A preview is not a product

A preview is a promise. It says "this could exist." It runs in a sandboxed, temporary, you-only environment that quietly handles everything real software has to handle for itself — the server, the domain, the build, the environment, the fact that it has to keep working when you close your laptop.

The moment you want one other human to use the thing, all of that stops being handled for you. And that's the moment most AI-built apps die. Not because the code is bad. Because "runs on my screen" and "is live for someone else" are two completely different achievements, and the tools let you mistake the first for the second.

Think about what "real" actually requires:

  • A URL a stranger can open — not localhost:3000, not something.preview.app, not a link that dies with your session.
  • It stays up when you're not looking at it.
  • It lives on your domain, so it's yours and not a demo on someone else's.
  • Someone who isn't you can use it and come back tomorrow and it still works.

None of that is the fun part. None of that is what the demos show you. And all of it is the actual product.

The demo culture is training us wrong

Scroll any feed right now and you'll see the same clip a hundred times: a prompt, a four-minute build, a working preview, a triumphant "shipped!" 🚀

Except it wasn't shipped. Shipped means it left the building. What got shown was a thing that works in the one place it will never need to work in production: the creator's own screen.

I don't think this is dishonest. I think it's a genuine blind spot. The people making those clips are mostly developers, and for a developer, deployment is muscle memory — a git push, a Vercel connect, a domain they bought years ago. They skip showing it because to them it's not a step. It's breathing.

But the entire reason vibe coding matters is that it brought in people who are not developers.
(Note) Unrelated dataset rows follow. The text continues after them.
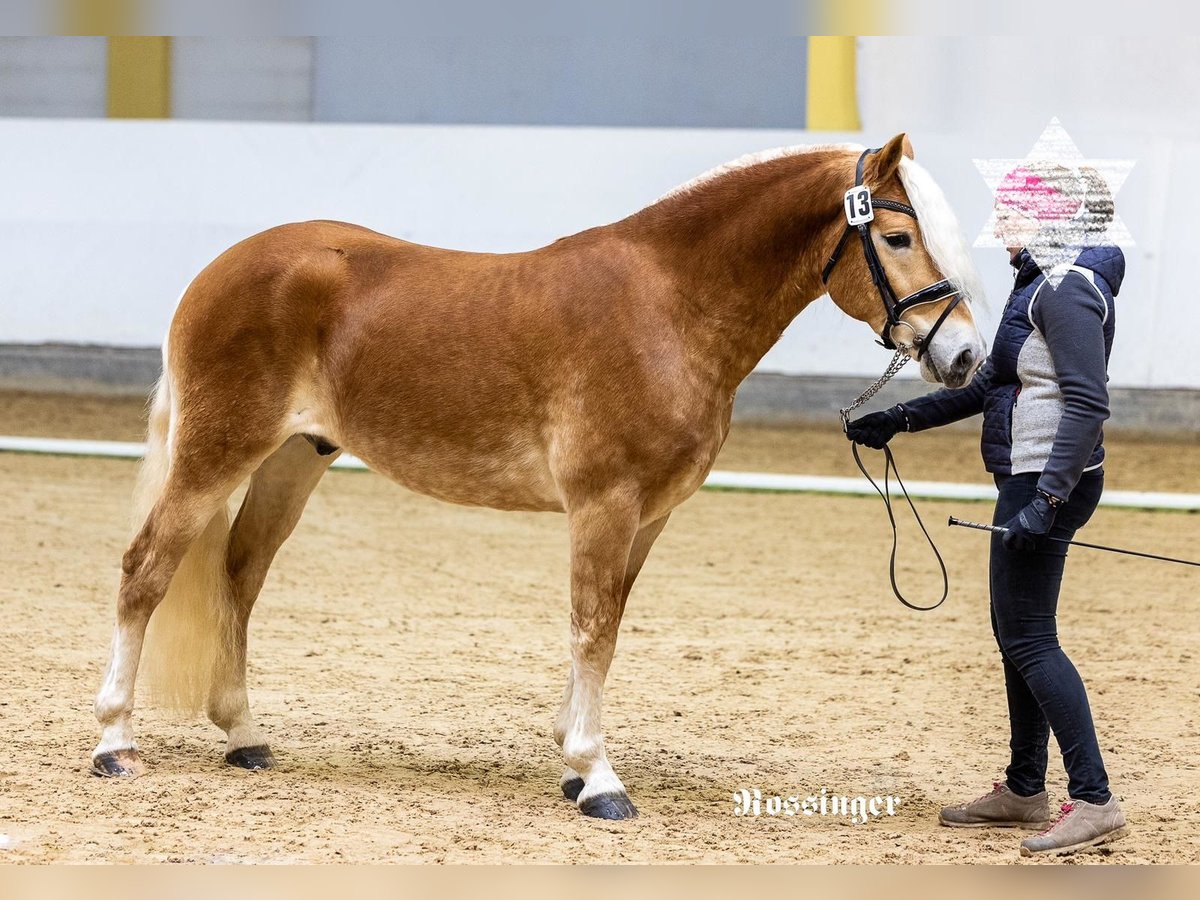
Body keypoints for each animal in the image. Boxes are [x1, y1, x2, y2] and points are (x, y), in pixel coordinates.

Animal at [93, 130, 988, 820]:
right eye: (898, 239)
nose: (966, 356)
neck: (668, 306)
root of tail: (221, 269)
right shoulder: (604, 504)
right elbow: (591, 628)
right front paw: (598, 779)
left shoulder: (649, 515)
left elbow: (608, 624)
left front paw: (570, 762)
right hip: (214, 454)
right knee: (146, 570)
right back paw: (115, 742)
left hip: (291, 461)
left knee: (238, 577)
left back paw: (244, 736)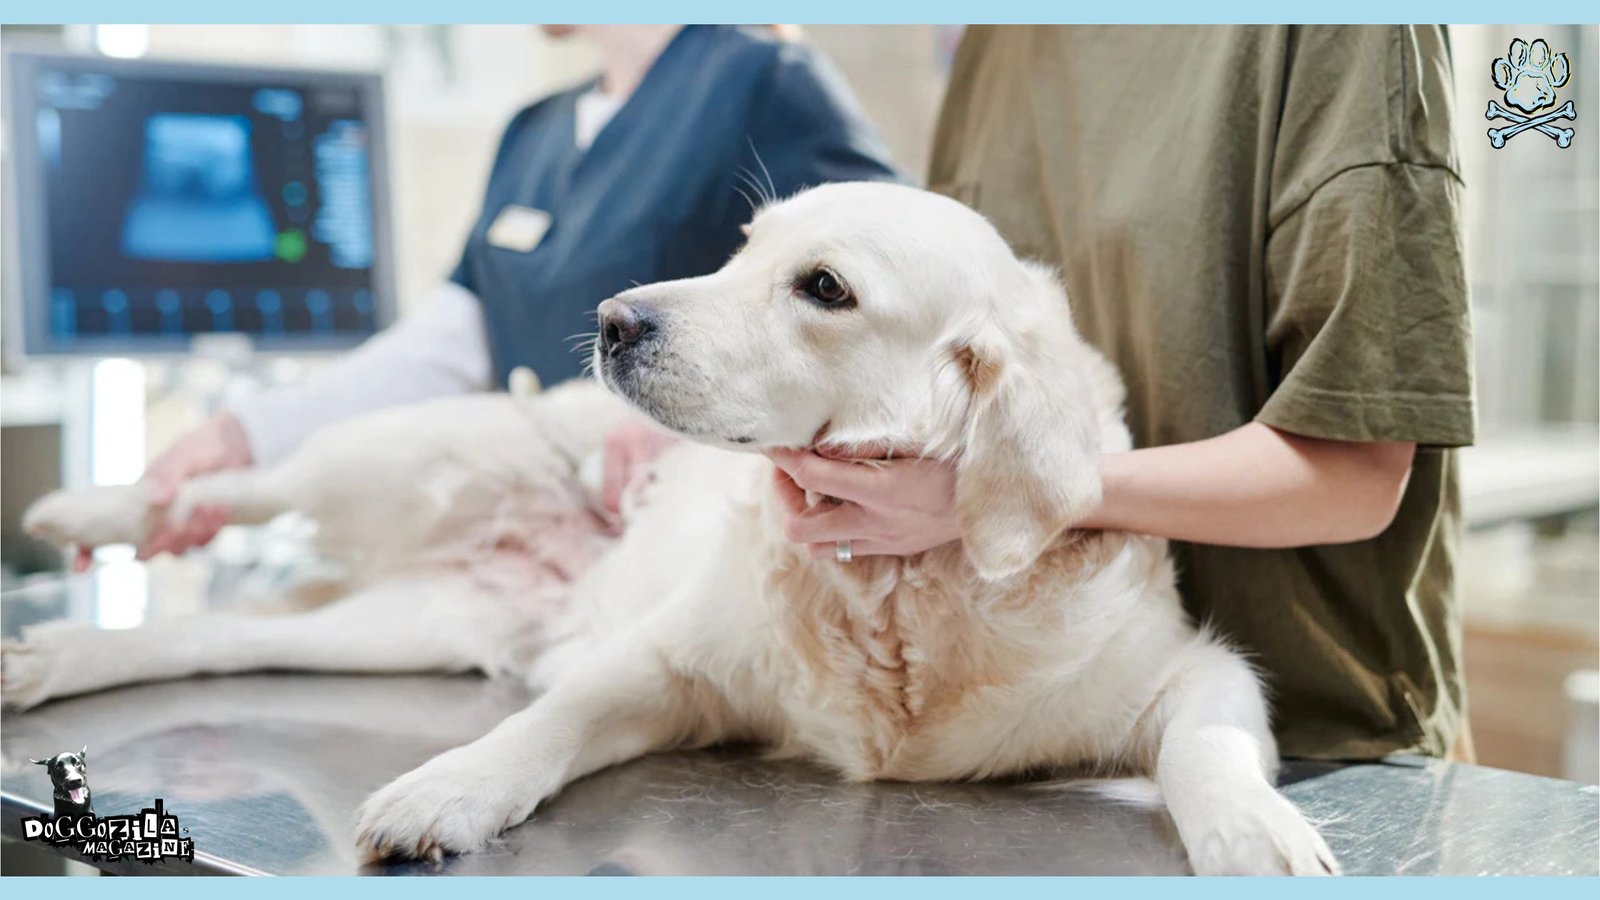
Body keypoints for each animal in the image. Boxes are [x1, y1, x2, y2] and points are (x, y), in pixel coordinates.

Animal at [12, 178, 1337, 871]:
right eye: (741, 248)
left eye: (823, 287)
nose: (611, 319)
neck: (895, 591)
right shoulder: (668, 662)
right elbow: (545, 723)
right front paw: (449, 787)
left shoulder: (1192, 672)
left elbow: (1206, 745)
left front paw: (1254, 833)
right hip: (411, 450)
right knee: (251, 486)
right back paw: (92, 503)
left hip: (400, 623)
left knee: (215, 635)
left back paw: (53, 656)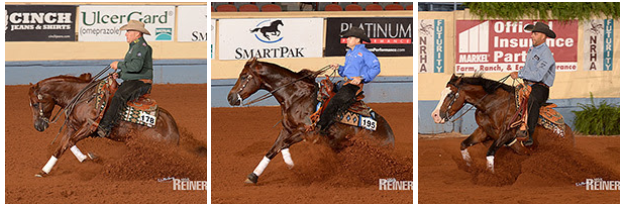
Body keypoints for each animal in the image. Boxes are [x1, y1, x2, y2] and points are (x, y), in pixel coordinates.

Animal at [28, 73, 179, 176]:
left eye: (35, 104)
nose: (37, 126)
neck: (83, 97)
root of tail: (174, 131)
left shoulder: (89, 127)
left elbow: (70, 142)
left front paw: (88, 157)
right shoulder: (72, 127)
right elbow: (62, 147)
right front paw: (44, 171)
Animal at [228, 57, 394, 184]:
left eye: (244, 76)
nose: (230, 97)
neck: (295, 96)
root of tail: (390, 137)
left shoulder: (306, 132)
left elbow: (283, 145)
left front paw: (292, 165)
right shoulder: (287, 129)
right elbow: (273, 150)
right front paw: (253, 176)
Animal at [432, 74, 572, 172]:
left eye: (450, 95)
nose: (435, 115)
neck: (493, 105)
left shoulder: (507, 134)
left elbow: (490, 153)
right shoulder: (483, 131)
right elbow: (463, 145)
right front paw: (470, 166)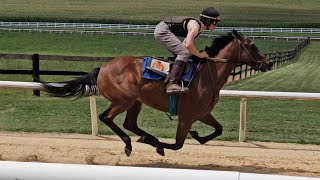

People like me — I run marketing, I can't write the backend, but I know exactly what I want to build. For us, deployment isn't breathing. It's a wall. A wall the demos pretend isn't there, built out of a hundred years of assumptions nobody bothered to remove when they removed the assumption that you had to know how to code.

So you get this cruel asymmetry: the creative half of software got democratized, and the boring, load-bearing half stayed exactly as gatekept as it always was. The AI hands you a working app and drops you at the foot of the wall it never mentioned.

Move your finish line

I'm not here to make you feel bad about a preview. Previews are great. They're the most exciting thing to happen to building in a decade.

I'm here to move where you plant the flag.

Stop letting "it runs" be the moment you celebrate. It's a checkpoint, not the finish. The finish line — the only one that counts — is a URL you can text to someone who has never met you, on a domain that's yours, that still works after you've gone to sleep.

When I started treating that as "done," two things happened. First, I stopped accumulating a graveyard of apps that technically existed and reached exactly zero humans. Second, I got way more honest about what I'd actually accomplished on any given night. "I made a cool preview" is a fine thing to have done. It is just not the same thing as having built an app, and pretending otherwise is how you end up with eleven dead projects and a vague sense that AI didn't deliver what it promised.

It did deliver. It delivered the hard 90%. The last 10% is just hiding in plain sight, and it has a name, and the name is: it needs a URL.

That last step is the whole reason I'm now working on livemy.app — taking the thing that runs on your screen and turning it into a link someone else can open, without asking you to learn a single config file. I'll leave it there.

But even if you never touch what I'm building: change your definition of done. Your apps will stop dying. And "I built an app" will go back to being true.


Honest question for the room: what's the last thing you vibe-coded that's still trapped in a preview right now? What tool was it, and what exactly stopped you from putting it live? I genuinely think the answers cluster, and I want to see if I'm right.